WordPress, for instance, is the perfect example of how duplicate content is created, often without the user’s knowledge. When you publish a new post or page using the default WordPress settings, it’s published on the post/page URL, as well as the archives, author and tags. Search engines will crawl each of these locations, at which point they’ll see the same content being published. So, how will this affect your website’s search rankings?
Video: How does Google handle duplicate content?
In the video published above, Google’s Webspam team leader Matt Cutts discusses the topic of duplicate content and how it’s handled by the search engine giant.

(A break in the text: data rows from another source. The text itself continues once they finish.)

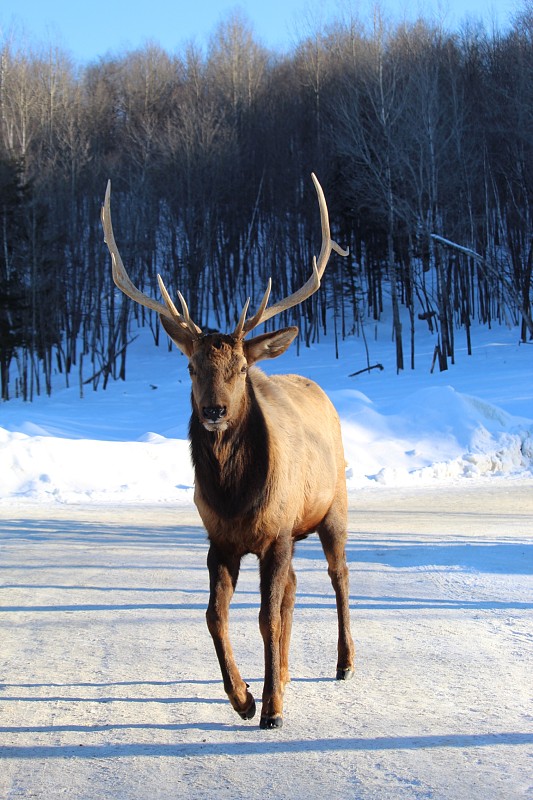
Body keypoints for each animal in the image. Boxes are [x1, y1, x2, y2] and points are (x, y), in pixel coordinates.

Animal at [102, 172, 356, 728]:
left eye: (240, 368)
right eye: (191, 366)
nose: (214, 411)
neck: (237, 497)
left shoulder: (277, 532)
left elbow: (265, 617)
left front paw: (272, 709)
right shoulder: (219, 538)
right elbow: (214, 615)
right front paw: (244, 698)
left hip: (334, 506)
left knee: (337, 576)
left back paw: (345, 663)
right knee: (295, 590)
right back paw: (284, 674)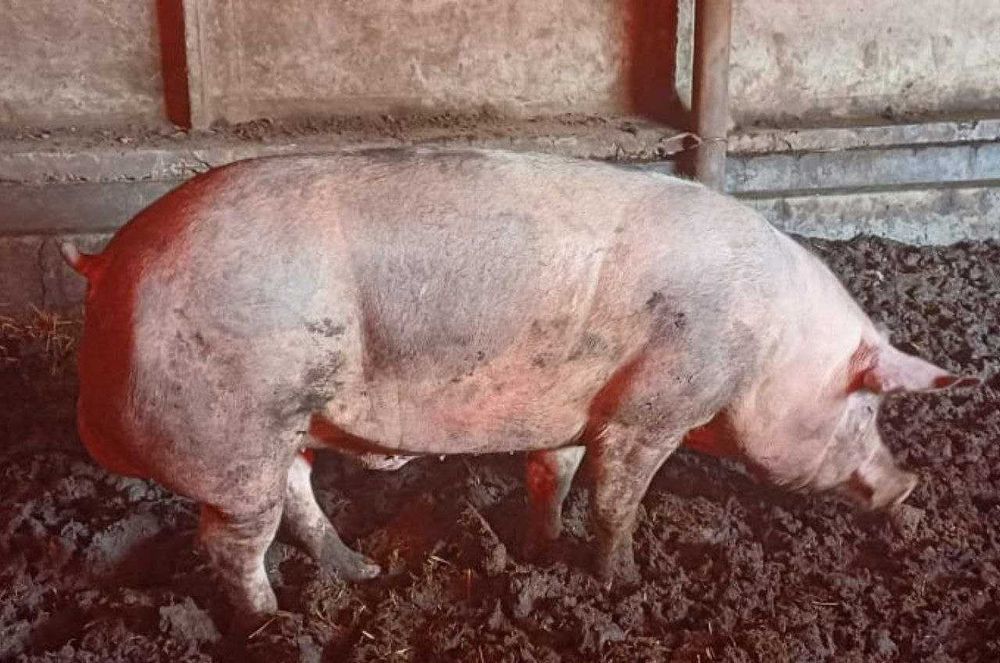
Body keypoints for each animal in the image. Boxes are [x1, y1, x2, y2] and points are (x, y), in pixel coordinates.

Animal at [61, 148, 972, 629]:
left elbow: (552, 475)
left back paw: (359, 571)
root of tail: (108, 265)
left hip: (282, 425)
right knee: (233, 540)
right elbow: (618, 497)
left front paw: (539, 549)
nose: (910, 483)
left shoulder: (574, 410)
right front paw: (624, 586)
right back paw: (272, 623)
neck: (771, 345)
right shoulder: (656, 403)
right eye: (868, 400)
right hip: (232, 431)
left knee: (296, 494)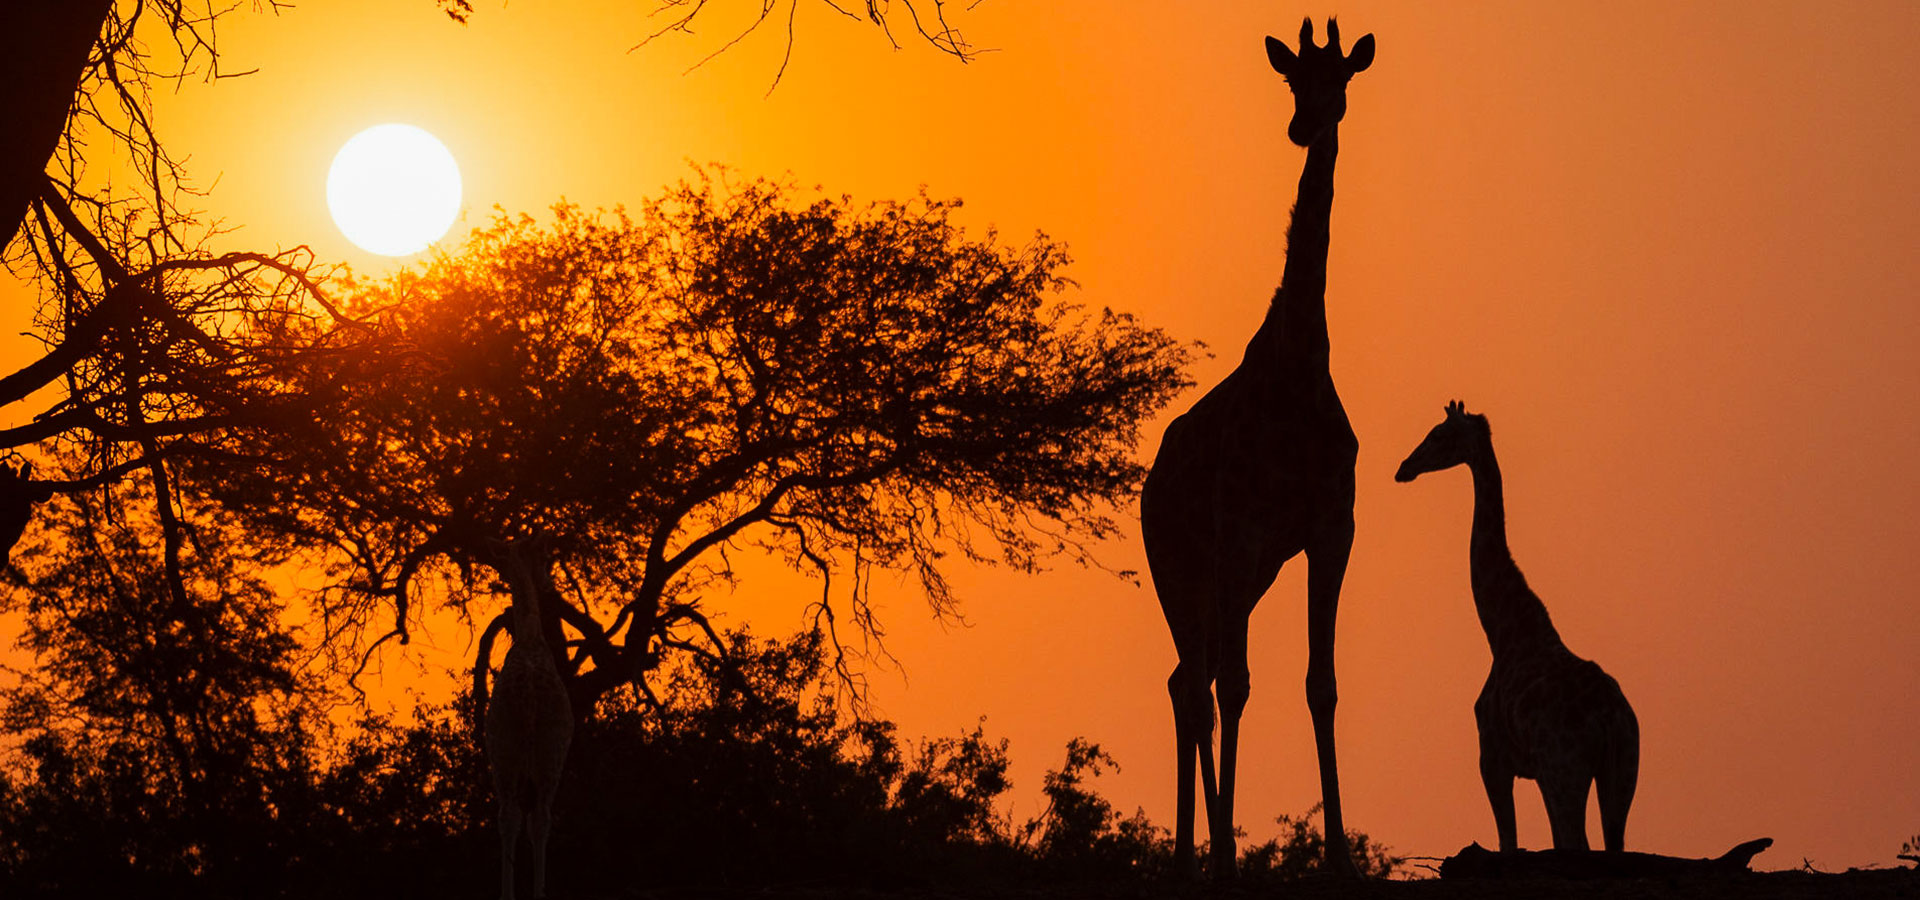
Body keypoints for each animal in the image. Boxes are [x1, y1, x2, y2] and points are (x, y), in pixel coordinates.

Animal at [484, 538, 575, 900]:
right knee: (539, 817)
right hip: (549, 752)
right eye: (544, 558)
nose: (548, 583)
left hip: (508, 753)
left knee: (510, 815)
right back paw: (537, 892)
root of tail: (531, 703)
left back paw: (509, 894)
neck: (530, 637)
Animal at [1139, 17, 1374, 878]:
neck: (1301, 360)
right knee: (1197, 684)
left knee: (1191, 677)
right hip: (1180, 569)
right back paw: (1195, 856)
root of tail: (1149, 484)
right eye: (1290, 80)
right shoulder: (1240, 536)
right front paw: (1228, 854)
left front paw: (1338, 856)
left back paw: (1193, 852)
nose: (1305, 125)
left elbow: (1321, 683)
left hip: (1239, 579)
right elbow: (1240, 687)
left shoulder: (1330, 529)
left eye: (1341, 77)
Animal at [1395, 401, 1640, 852]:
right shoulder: (1534, 770)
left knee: (1576, 842)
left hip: (1565, 770)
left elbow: (1508, 841)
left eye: (1438, 433)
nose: (1404, 467)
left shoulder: (1493, 758)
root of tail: (1611, 716)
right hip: (1622, 771)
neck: (1502, 631)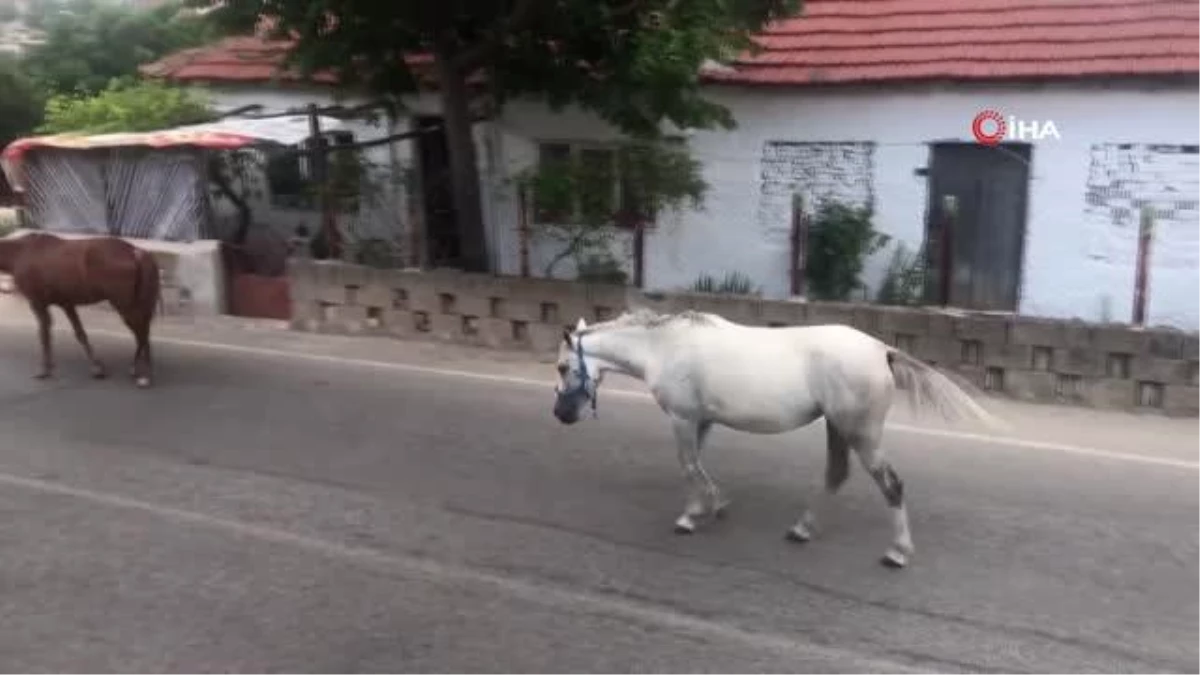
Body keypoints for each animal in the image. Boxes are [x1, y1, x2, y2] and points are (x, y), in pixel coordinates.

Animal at [0, 230, 160, 386]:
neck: (21, 252)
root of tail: (136, 252)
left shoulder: (38, 303)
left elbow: (44, 334)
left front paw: (44, 370)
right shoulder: (66, 303)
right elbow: (80, 333)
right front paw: (97, 368)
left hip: (124, 305)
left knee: (142, 333)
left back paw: (145, 375)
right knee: (143, 333)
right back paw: (138, 368)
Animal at [552, 309, 1003, 566]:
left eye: (561, 367)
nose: (560, 415)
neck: (666, 347)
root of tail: (882, 350)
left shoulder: (682, 418)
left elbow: (689, 465)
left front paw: (691, 516)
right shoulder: (701, 420)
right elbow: (697, 465)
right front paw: (712, 506)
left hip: (860, 433)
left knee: (891, 485)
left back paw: (898, 552)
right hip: (838, 428)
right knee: (836, 476)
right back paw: (801, 529)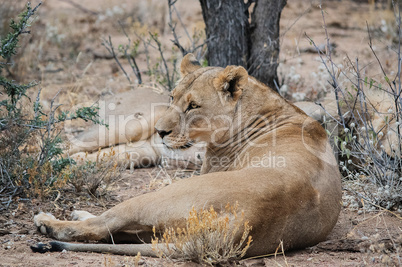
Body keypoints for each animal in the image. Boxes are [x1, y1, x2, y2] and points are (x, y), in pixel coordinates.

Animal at [32, 54, 342, 258]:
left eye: (193, 106)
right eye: (172, 97)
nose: (159, 131)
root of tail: (241, 223)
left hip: (157, 198)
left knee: (101, 226)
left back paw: (48, 222)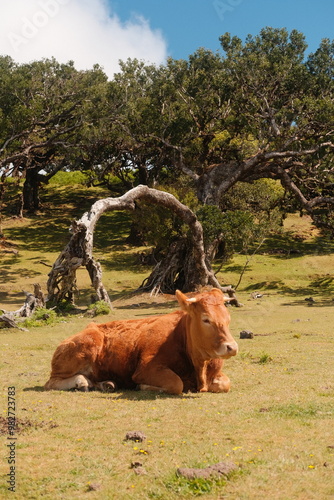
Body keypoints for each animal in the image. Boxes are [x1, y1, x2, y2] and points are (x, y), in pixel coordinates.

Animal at [43, 290, 237, 394]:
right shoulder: (145, 369)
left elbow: (225, 384)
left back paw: (106, 384)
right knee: (51, 382)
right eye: (206, 319)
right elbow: (176, 384)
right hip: (84, 347)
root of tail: (91, 327)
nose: (232, 347)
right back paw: (81, 382)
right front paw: (143, 386)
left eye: (228, 318)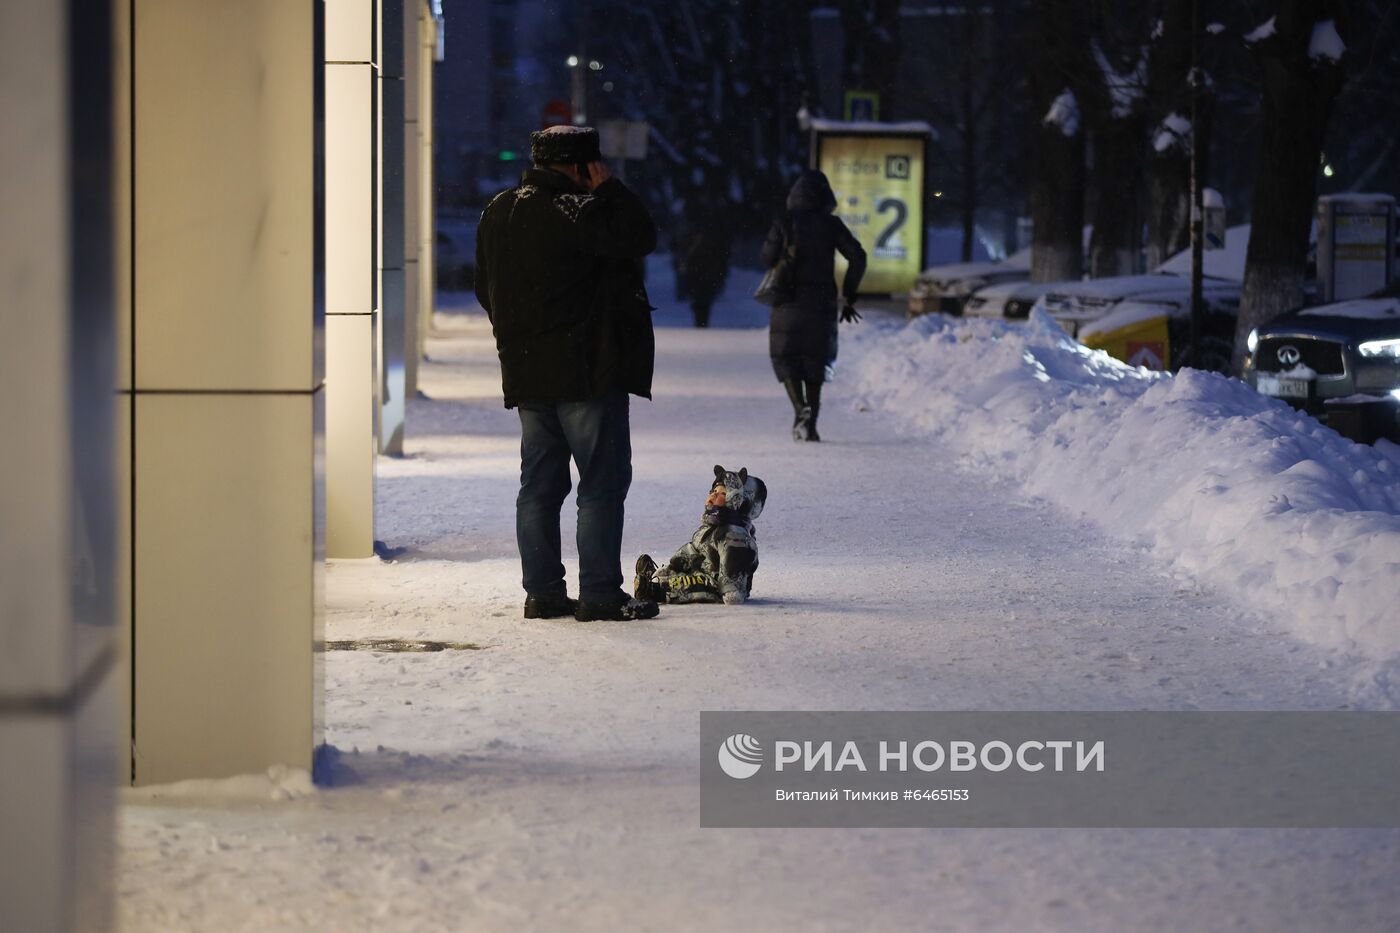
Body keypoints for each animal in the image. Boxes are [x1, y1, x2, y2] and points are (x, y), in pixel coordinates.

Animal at [635, 462, 767, 602]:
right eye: (714, 491)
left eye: (722, 493)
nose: (710, 499)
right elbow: (690, 547)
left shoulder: (734, 535)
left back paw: (646, 585)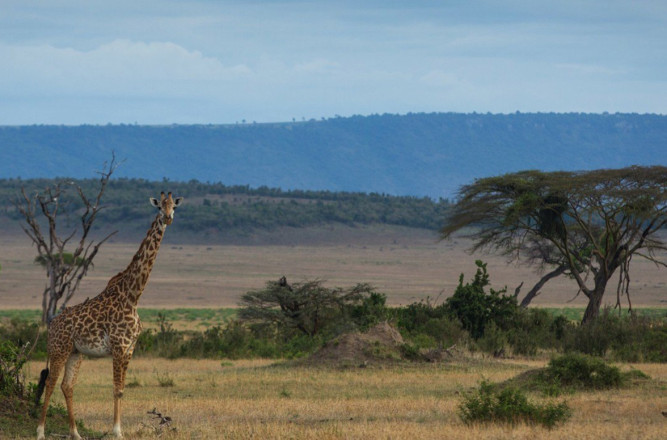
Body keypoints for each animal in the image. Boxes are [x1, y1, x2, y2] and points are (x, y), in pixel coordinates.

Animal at [36, 192, 183, 440]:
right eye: (159, 206)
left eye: (174, 206)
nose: (168, 218)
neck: (133, 296)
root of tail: (52, 322)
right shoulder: (118, 346)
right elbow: (116, 389)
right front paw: (117, 431)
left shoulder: (130, 348)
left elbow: (121, 389)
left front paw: (117, 430)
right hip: (59, 349)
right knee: (50, 382)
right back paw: (40, 431)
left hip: (76, 353)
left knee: (67, 385)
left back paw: (75, 433)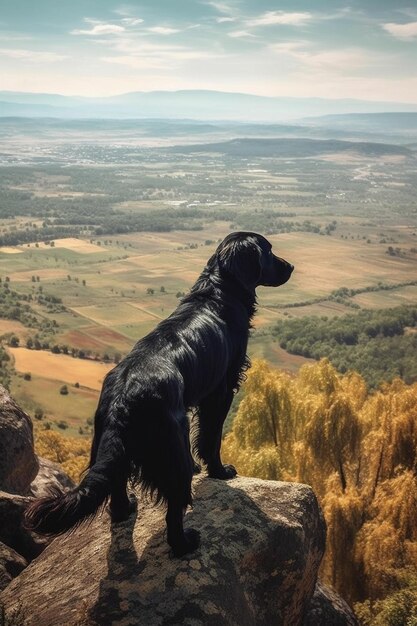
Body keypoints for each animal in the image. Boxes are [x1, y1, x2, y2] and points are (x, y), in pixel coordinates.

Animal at [24, 232, 292, 552]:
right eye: (269, 251)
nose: (291, 266)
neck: (217, 292)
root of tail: (122, 400)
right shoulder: (222, 389)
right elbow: (211, 438)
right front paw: (219, 471)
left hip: (111, 447)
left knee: (116, 492)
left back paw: (128, 509)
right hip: (173, 448)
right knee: (175, 509)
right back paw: (186, 543)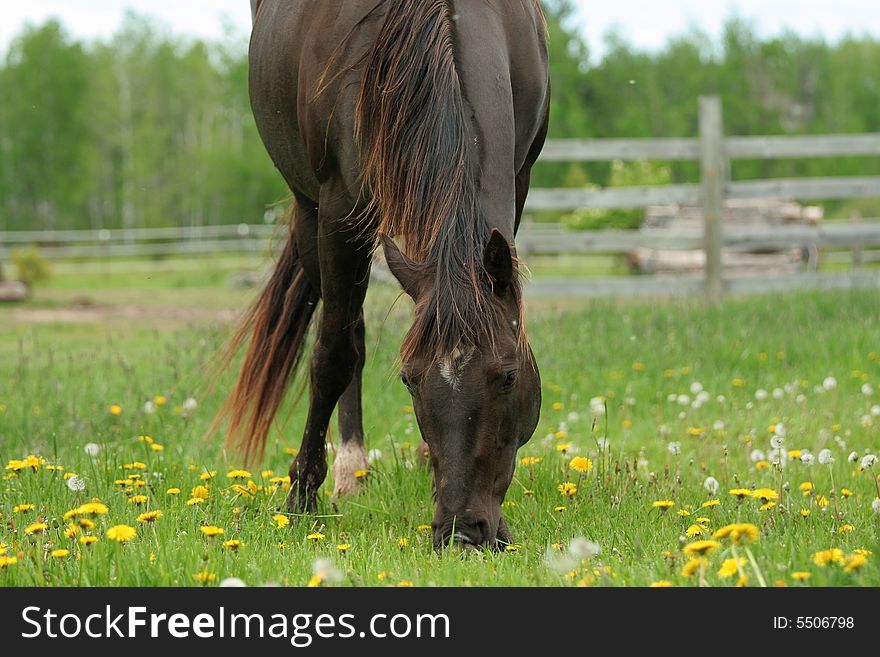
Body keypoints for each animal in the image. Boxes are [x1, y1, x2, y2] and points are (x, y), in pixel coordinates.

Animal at [218, 1, 552, 548]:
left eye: (508, 376)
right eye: (409, 381)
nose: (463, 532)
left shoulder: (519, 181)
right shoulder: (338, 210)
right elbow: (332, 354)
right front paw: (302, 496)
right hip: (312, 210)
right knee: (345, 332)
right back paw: (348, 470)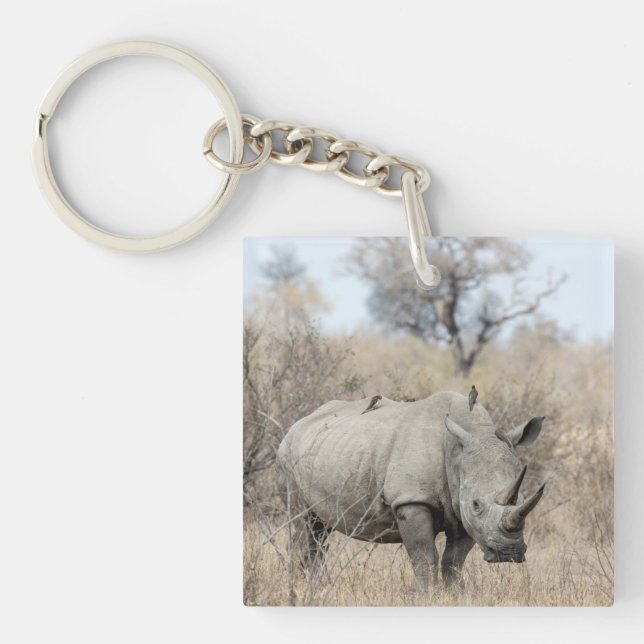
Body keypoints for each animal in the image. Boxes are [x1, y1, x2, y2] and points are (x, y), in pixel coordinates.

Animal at [277, 391, 546, 588]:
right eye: (477, 504)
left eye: (523, 497)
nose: (508, 554)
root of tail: (298, 423)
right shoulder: (411, 500)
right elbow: (424, 555)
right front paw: (427, 593)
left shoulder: (461, 509)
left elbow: (453, 561)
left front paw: (454, 593)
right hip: (288, 457)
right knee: (305, 523)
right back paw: (304, 587)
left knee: (320, 529)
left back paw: (317, 587)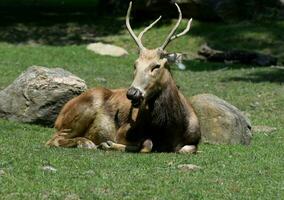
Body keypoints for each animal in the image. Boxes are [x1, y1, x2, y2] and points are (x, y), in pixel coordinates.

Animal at [45, 1, 200, 153]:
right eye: (135, 64)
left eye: (156, 66)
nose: (132, 93)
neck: (168, 130)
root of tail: (59, 117)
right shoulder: (123, 131)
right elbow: (147, 144)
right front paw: (107, 144)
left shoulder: (195, 140)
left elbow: (187, 149)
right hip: (82, 111)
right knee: (52, 140)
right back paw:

According to Cutts, roughly 25-30% of the entire Internet consists of duplicate content; therefore, publishing small amounts shouldn’t have a negative impact on your site’s search rankings. Elements like legal jargon, terms and conditions, quotes, and boilerplate content is perfectly fine, assuming it’s used sparingly and isn’t the bulk of your site’s content.
With that said, there are instances where an excessive amount of duplicate content can bring down a site’s search rankings. This is particularly true in cases involving scraped content (e.g. sites that automatically copy and publish content from other websites and sources). Cutts says that Google can and will take manual action against offenders.
Cutts also says reveals Google’s method for handling duplicate content. Rather than listing the multiples with the same content, Google attempts to identify and display only the original source.
Follow These Tips To Reduce Duplicate Content:
- Use an SEO plugin for WordPress sites which allows you to set author, tags and archives pages as “noindex.”
- When moving content to a new location, use 301 redirects to guide search engines.
- Google recommends the use of rel=canonical tags when publishing duplicate content.
- You can set perimeter handling in your Google Webmasters Tools account.